# California accessibility



## Codegeek (Dec 16, 2011)

I need some help finding some requirements for accessibility in California.  We've received a plan review comment back on several projects specific to the reach ranges for either a forward or side approach of having a maximum reach of 40 inches.

I've searched all through the accessibility code and cannot find this dimension.  Our projects are indicating compliance with the side reach as well as for forward reach based on the information in our copy of the CBC as well as what's on the website for the CBC, specific to accessibility.

Can someone help me out here?

Thanks.


----------



## Codegeek (Dec 16, 2011)

After some investigating, it appears they are applying the provisions in 1115B.8.3 for towel dispensers.  Can someone shed some insight as to why this would apply rather than the reach ranges specified in 1118B?  Thanks.


----------



## mark handler (Dec 16, 2011)

Under the housing section

1127A.S Toilet room flxtures and accessories.

1127A.S.1 Towel, sanitary napkins, waste receptacles.

Where towel, sanitary napkins, waste receptacles and other

similar dispensing and disposal fixtures are provided, at

least one of each type shall be located with all operable

parts, including coin slots, within *40 inches* from

the finished floor. Controls and operating mechanisms shall

comply with Section 1127A.9.6.4.

Also the figures show *40 inches*


----------



## Codegeek (Dec 16, 2011)

It's for a retail store, so the housing section wouldn't apply.


----------



## mark handler (Dec 16, 2011)




----------



## Codegeek (Dec 16, 2011)

Well, that's what I thought too, but the code comment is coming back saying it cannot be higher than 40 inches.  Can you shed some insight?


----------



## mark handler (Dec 16, 2011)

The reach is less than 40" based on the figure above


----------



## Codegeek (Dec 16, 2011)

There is no obstruction in the situation in question, which is why I don't understand the 40 inch requirement.


----------



## mark handler (Dec 16, 2011)

Codegeek said:
			
		

> There is no obstruction in the situation in question, which is why I don't understand the 40 inch requirement.
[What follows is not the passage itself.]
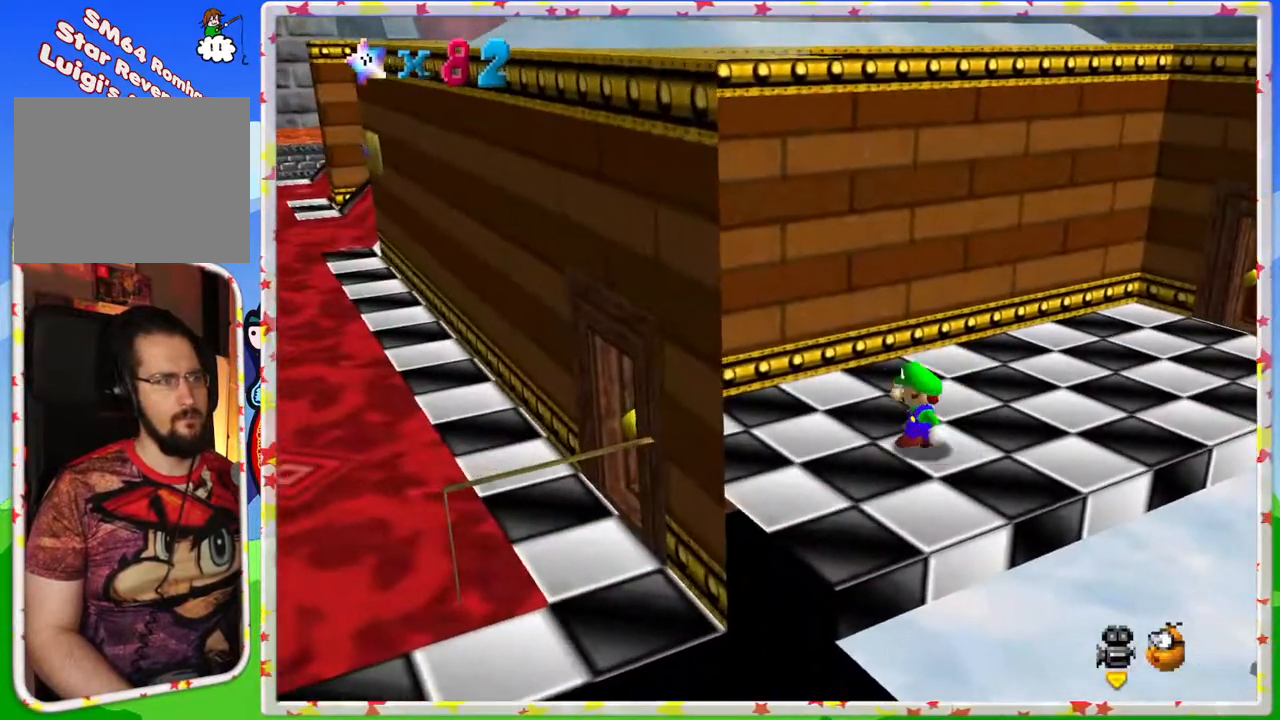
{"buttons": [], "left_stick": "down-left", "events": [[83, "left_stick", "down-left"]]}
The reach is 48 inches minus the width of half the person in chair. See the first figure, 40 inches is generous


----------



## Codegeek (Dec 16, 2011)

There is no X so I don't understand what Z would be.  Even in your illustration it shows 44 to be the maximum, not 40.


----------



## Papio Bldg Dept (Dec 16, 2011)

mark handler said:
			
		

> The reach is 48 inches minus the width of half the person in chair. See the first figure, 40 inches is generous


Count me confused too, i guess.  The diagram says it all.  On a forward reach, without an obstruction, the maximum reach height is 48 inches.  X & Z do not factor in, X is zero inches, and Z is greater than X, but then again they are only applicable variables when reaching over an obstruction as the diagram shows.  In codegeek's example, and based on the diagram, 48 inches is the maximum height and 15 inches is the minimum.  Codegeek's next step is to contact the reviewer making the more restrictive comment, and request, an appointment, or at least a citation of the applicable code section and the "why."

Good luck.


----------



## mark handler (Dec 16, 2011)

Codegeek said:
			
		

> There is no X so I don't understand what Z would be.  Even in your illustration it shows 44 to be the maximum, not 40.
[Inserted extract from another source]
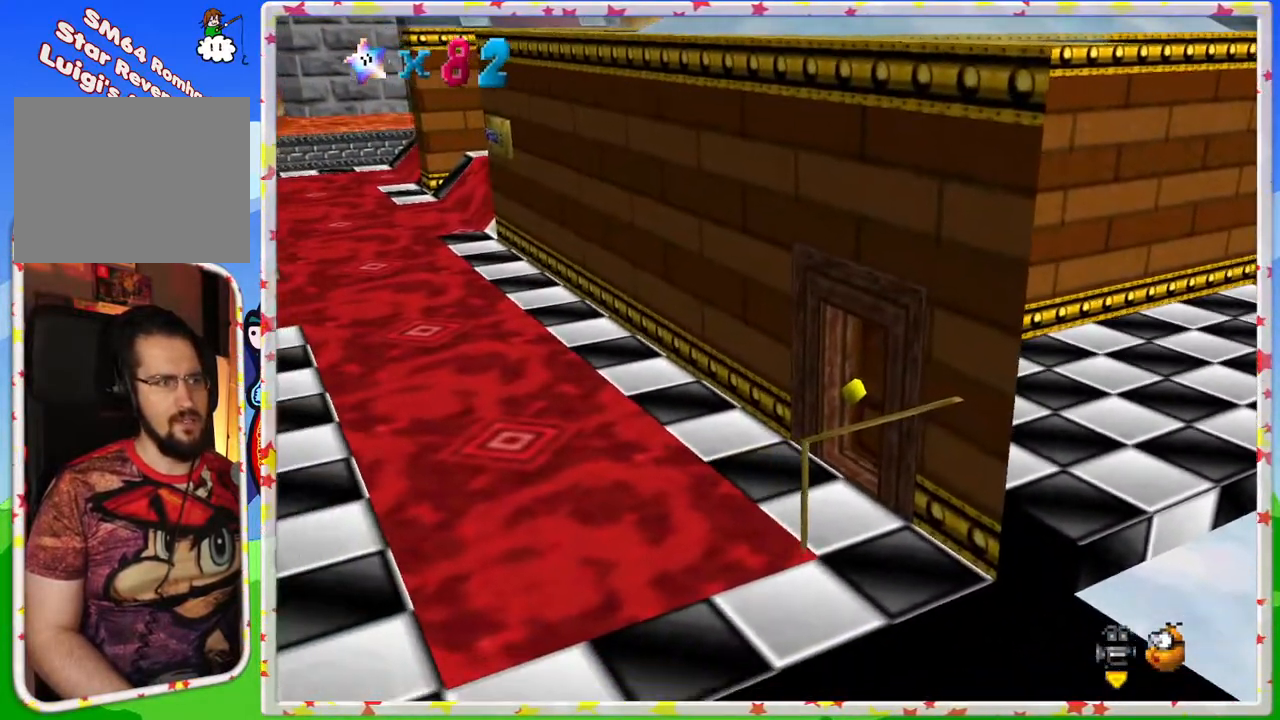
{"buttons": [], "left_stick": "down-left", "events": []}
Ask him for a code section


----------



## Codegeek (Dec 16, 2011)

Codegeek said:
			
		

> After some investigating, it appears they are applying the provisions in 1115B.8.3 for towel dispensers.  Can someone shed some insight as to why this would apply rather than the reach ranges specified in 1118B?  Thanks.


This is my point, the section they reference conflicts with the reach ranges in 1118B.  I'm trying to understand and even Mark appears to be confused as well as the first place I looked was the diagram he posted.


----------



## mark handler (Dec 16, 2011)

Codegeek said:
			
		

> This is my point, the section they reference conflicts with the reach ranges in 1118B.  I'm trying to understand and even Mark appears to be confused as well as the first place I looked was the diagram he posted.


No I am not confused, we do not have all the information. It tricles out....It took four posts to find out it is related to retail,,,,


----------



## Codegeek (Dec 16, 2011)

Sorry, I have all of the facts now.  There is a soap dispenser mounted on the mirror which is located above the sink.  The bottom of the mirror is within the range required.  The sink is 21 inches in depth, so according to Mark's illustration, the maximum reach range would be 44 inches.

However, the code section they are referencing in the plan review comment refers to 1118B which deals with reach ranges.  The plan review comment is not refering to Section 1115.B.8.3 which appears to be the more appropriate response.  I'm just trying to understand why 1118B allows for the 44 inches yet 1115B says otherwise.  We'd like to resolve this so it can be addressed on not only this project but future projects as well.

Thanks.


----------



## Codegeek (Dec 16, 2011)

mark handler said:
			
		

> No I am not confused, we do not have all the information. It tricles out....It took four posts to find out it is related to retail,,,,


You assumed it was housing; it could have been an assembly occupancy or a hospital as well.


----------



## mark handler (Dec 16, 2011)

Codegeek said:
			
		

> You assumed it was housing; it could have been an assembly occupancy or a hospital as well.


I did not Assume anything I gave you the First Reference in the CBC that related to 40 inches.


----------



## Codegeek (Dec 16, 2011)

I'm just trying to understand why 1118B says the reach range is as what you posted while 1115B says otherwise.  I thought you'd be the best resource to ask.


----------



## Papio Bldg Dept (Dec 16, 2011)

Codegeek said:
			
		

> Sorry, I have all of the facts now.  There is a soap dispenser mounted on the mirror which is located above the sink.  The bottom of the mirror is within the range required.  The sink is 21 inches in depth, so according to Mark's illustration, the maximum reach range would be 44 inches.  Thanks.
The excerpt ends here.